Verfahrensgang
Tenor
1. Der Beschluss des Verwaltungsgerichtshofs Baden-Württemberg vom 8. Mai 1998 – 10 S 3182/97 – und das Urteil des Verwaltungsgerichts Stuttgart vom 22. Oktober 1997 – 3 K 1340/97 – verletzen den Beschwerdeführer in seinem Grundrecht aus Artikel 2 Absatz 1 des Grundgesetzes. Die Entscheidungen werden aufgehoben. Die Sache wird an das Verwaltungsgericht Stuttgart zurückverwiesen.
2. Das Land Baden-Württemberg hat dem Beschwerdeführer die notwendigen Auslagen zu erstatten.
3. Der Wert des Gegenstands der anwaltlichen Tätigkeit wird auf 10.000 EUR (in Worten: zehntausend Euro) festgesetzt.
Tatbestand
Die Verfassungsbeschwerde betrifft die Verfassungsmäßigkeit der Entziehung einer Fahrerlaubnis wegen verweigerter Beibringung eines behördlich angeforderten Drogenscreenings nach festgestelltem Besitz einer geringen Menge Haschisch.
I.

_Textauszüge je Seite_.
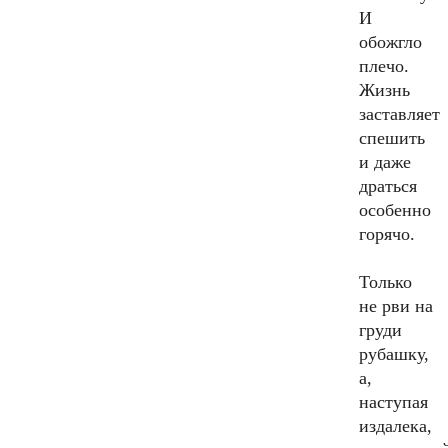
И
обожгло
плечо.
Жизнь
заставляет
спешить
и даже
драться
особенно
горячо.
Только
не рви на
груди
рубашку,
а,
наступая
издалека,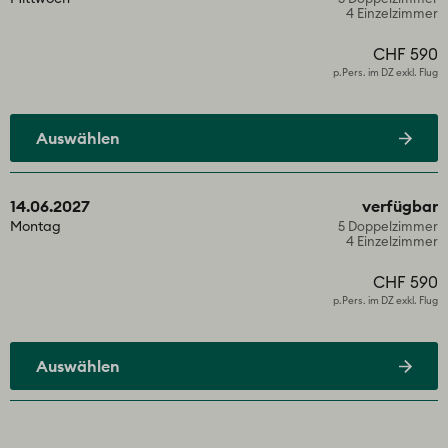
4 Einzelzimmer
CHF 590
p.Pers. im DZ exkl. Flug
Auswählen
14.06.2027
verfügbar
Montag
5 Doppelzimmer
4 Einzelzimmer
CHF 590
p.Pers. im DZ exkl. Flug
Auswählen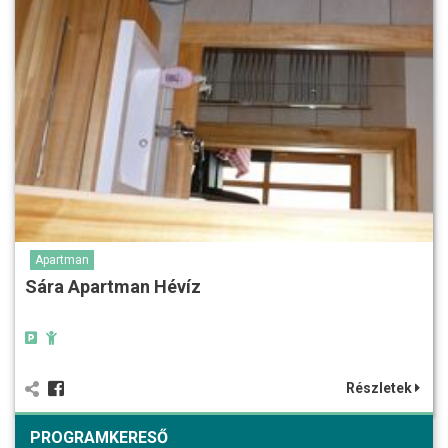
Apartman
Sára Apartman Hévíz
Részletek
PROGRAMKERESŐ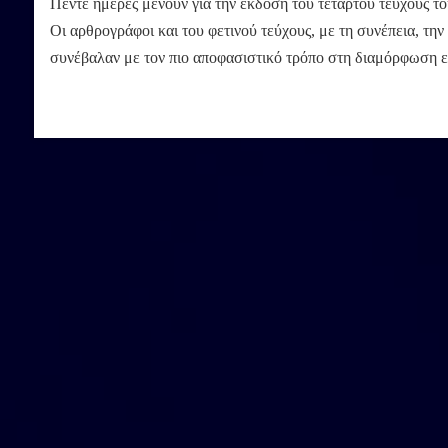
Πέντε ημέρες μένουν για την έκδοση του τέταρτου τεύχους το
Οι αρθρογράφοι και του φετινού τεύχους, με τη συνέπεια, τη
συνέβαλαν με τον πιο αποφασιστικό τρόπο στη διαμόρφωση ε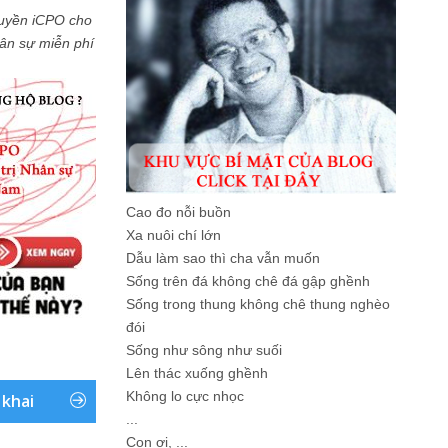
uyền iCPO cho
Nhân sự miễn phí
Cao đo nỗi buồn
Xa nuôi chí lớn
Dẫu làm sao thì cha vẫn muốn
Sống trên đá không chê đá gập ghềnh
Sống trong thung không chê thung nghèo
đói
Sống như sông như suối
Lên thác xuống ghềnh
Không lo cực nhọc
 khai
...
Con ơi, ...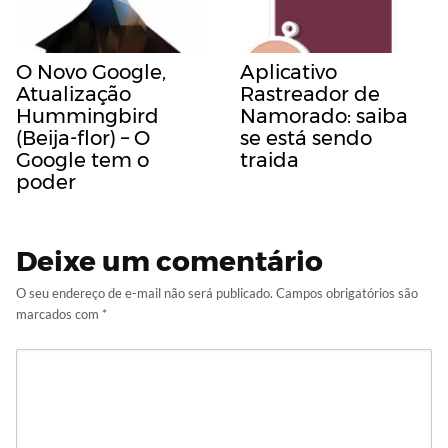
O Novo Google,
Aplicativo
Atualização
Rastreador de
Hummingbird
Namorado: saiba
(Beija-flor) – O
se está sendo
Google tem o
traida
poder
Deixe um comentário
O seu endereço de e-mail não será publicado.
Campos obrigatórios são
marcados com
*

--

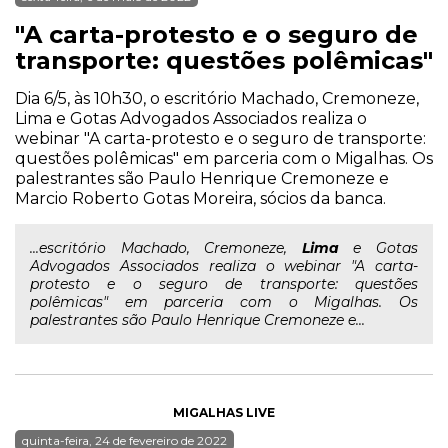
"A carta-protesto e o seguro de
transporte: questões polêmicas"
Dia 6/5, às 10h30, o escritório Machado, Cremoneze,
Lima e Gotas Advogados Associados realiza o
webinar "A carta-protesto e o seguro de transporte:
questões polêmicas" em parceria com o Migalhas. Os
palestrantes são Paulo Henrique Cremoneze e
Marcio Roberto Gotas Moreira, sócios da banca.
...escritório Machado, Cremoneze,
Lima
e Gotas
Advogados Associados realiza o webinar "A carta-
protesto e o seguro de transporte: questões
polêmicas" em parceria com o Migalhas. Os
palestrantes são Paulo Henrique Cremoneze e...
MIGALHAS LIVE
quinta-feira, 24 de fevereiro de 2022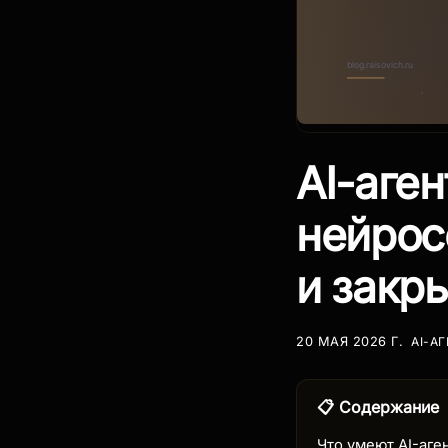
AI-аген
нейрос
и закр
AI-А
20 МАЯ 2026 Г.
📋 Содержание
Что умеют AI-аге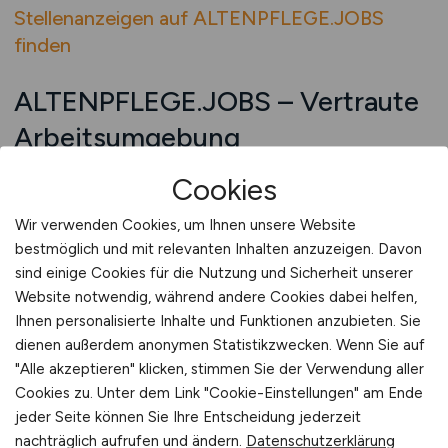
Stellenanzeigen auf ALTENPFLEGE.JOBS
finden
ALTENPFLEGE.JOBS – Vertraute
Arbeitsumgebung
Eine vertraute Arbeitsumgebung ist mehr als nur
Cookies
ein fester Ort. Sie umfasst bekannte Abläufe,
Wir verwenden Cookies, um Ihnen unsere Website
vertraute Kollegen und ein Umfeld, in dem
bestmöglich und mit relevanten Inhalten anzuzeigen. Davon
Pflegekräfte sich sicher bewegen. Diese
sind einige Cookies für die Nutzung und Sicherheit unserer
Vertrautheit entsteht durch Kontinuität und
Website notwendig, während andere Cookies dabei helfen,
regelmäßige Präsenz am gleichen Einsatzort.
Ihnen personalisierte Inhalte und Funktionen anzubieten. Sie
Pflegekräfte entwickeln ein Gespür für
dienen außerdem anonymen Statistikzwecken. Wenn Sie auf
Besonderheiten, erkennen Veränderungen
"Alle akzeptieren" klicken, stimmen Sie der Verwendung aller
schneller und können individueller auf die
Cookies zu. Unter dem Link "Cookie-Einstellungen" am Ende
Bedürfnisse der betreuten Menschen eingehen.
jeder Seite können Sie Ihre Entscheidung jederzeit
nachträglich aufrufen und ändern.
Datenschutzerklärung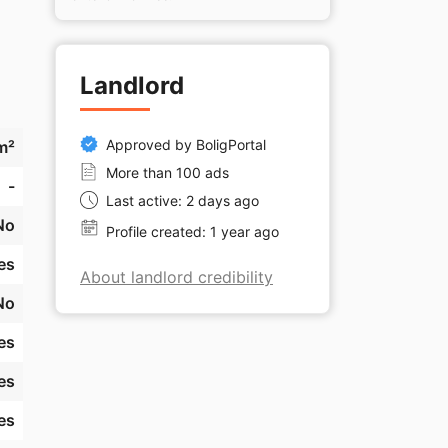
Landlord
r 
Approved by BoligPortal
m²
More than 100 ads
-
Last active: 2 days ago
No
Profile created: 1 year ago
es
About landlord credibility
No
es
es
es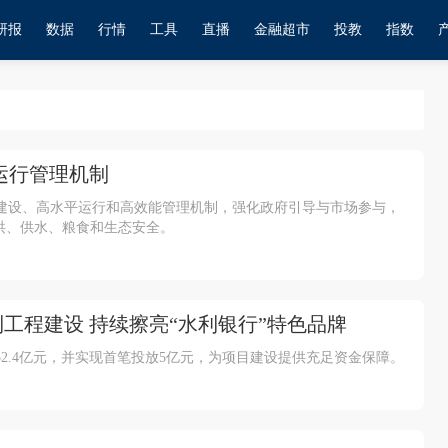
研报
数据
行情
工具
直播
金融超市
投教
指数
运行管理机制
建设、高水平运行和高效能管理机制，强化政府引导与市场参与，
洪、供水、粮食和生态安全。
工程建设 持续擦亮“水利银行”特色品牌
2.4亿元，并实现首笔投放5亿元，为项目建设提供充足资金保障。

_ARBEITSAUFTRAG 1_.
Erklären Sie in ein bis drei Sätzen, weshalb dem Beschwerdeführer laut Seitenauszug die Fahrerlaubnis entzogen wurde.
_ARBEITSAUFTRAG 2_.
Stimmen diese Aussagen mit dem Seitenauszug überein? Antworten Sie jeweils mit Ja oder Nein und zitieren Sie die entscheidenden Worte.
(a) Das Land Baden-Württemberg muss dem Beschwerdeführer die notwendigen Auslagen erstatten.
(b) Die Sache geht zurück an den Verwaltungsgerichtshof Baden-Württemberg.
(c) Der Wert des Gegenstands der anwaltlichen Tätigkeit beträgt 10.000 EUR.
Die Zeilen werden hier nicht gebraucht.

_IHRE LÖSUNG 1_.
Die Fahrerlaubnis wurde entzogen, weil der Beschwerdeführer ein behördlich angefordertes Drogenscreening nicht beigebracht hat. Angefordert wurde das Screening, nachdem bei ihm der Besitz einer geringen Menge Haschisch festgestellt worden war.

_IHRE LÖSUNG 2_.
(a) Ja: „Das Land Baden-Württemberg hat dem Beschwerdeführer die notwendigen Auslagen zu erstatten.“
(b) Nein: „Die Sache wird an das Verwaltungsgericht Stuttgart zurückverwiesen.“
(c) Ja: „Der Wert des Gegenstands der anwaltlichen Tätigkeit wird auf 10.000 EUR (in Worten: zehntausend Euro) festgesetzt.“